Nara Patel founded Fieldstack in 2022 with an enterprise thesis: the field service management software market was dominated by legacy platforms that had not meaningfully updated their architecture since 2015, and the enterprise segment of that market — companies with 500+ field technicians — was the right place to build a defensible business. The product was built for enterprise. The pricing was built for enterprise. The sales team was built for enterprise.
By late 2024, after 18 months of selling, she had closed four enterprise deals, lost nine, and burned through $3.8M of her $5M seed round trying to close a fifth. The win rate was 15%. The average sales cycle was eleven months. The customers she had won were paying $180K annually but requiring implementation support that was costing $60K per customer to deliver. The unit economics were not working.
The realization
"The product worked," Patel says. "That was the confusing part. Every customer we won was genuinely happy with the product. Retention was 100%. But the cost to acquire and implement was destroying the unit economics, and the sales cycle was too long for the runway we had left."
The board's response, at the board meeting where she surfaced the problem, was to pressure her to find a way to accelerate the enterprise sales cycle — better discovery, faster POC, more senior sales hire. Patel pushed back.
"I had talked to enough lost deals to understand why we were losing. We weren't losing because our sales process was broken. We were losing because the enterprise evaluation committee kept expanding — every new stakeholder added three months to the process — and we couldn't compress that without a structural change to how the product was positioned. The problem wasn't sales execution. The problem was that we were selling to a buyer whose internal process we couldn't control."
The pivot decision
Patel's thesis for the mid-market pivot was specific: companies with 50–200 field technicians had the same core workflow problems as enterprise customers but had a single decision-maker — typically the VP of Operations or the COO — who could evaluate, approve, and sign a contract without a multi-stakeholder committee process. The sales cycle would compress from eleven months to six to eight weeks. The ACV would drop from $180K to $24K. But the cost to acquire and implement would drop proportionally faster, and the volume of available customers was 40x larger.

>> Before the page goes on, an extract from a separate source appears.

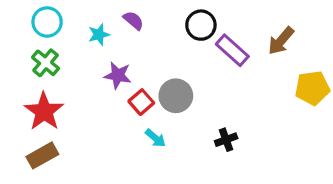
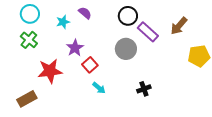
purple star: (118, 75) -> (75, 48), turned 30
gray circle: (176, 96) -> (126, 49), moved
red star: (44, 111) -> (50, 71), moved, turned 30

She presented the pivot to her board as a six-month experiment: same product, reprice and repackage for mid-market, run a parallel sales motion, and evaluate at six months which motion was producing better unit economics. The board approved the experiment reluctantly, with a clear expectation that the enterprise motion would ultimately win.
The result
Six months after launching the mid-market motion, Fieldstack had signed 23 mid-market customers at an average ACV of $22K. The total ARR added in six months exceeded what the enterprise motion had produced in 18. The sales cycle had compressed to an average of 5.2 weeks. Implementation cost per customer had dropped 78% because mid-market customers had simpler environments. The NRR on the mid-market cohort was 118% after the first renewal cycle.
Patel closed Fieldstack's Series A six months later at $2.8M ARR, growing 180% annually. The lead investor cited the mid-market unit economics as the primary driver of conviction. The enterprise motion is still running as a small team chasing strategic accounts. The mid-market motion is the business.
"The hardest part was telling my board that the original thesis was wrong. The second hardest part was accepting that being right about the product and wrong about the go-to-market are two completely different problems. The product worked. We were just trying to sell it to the wrong people."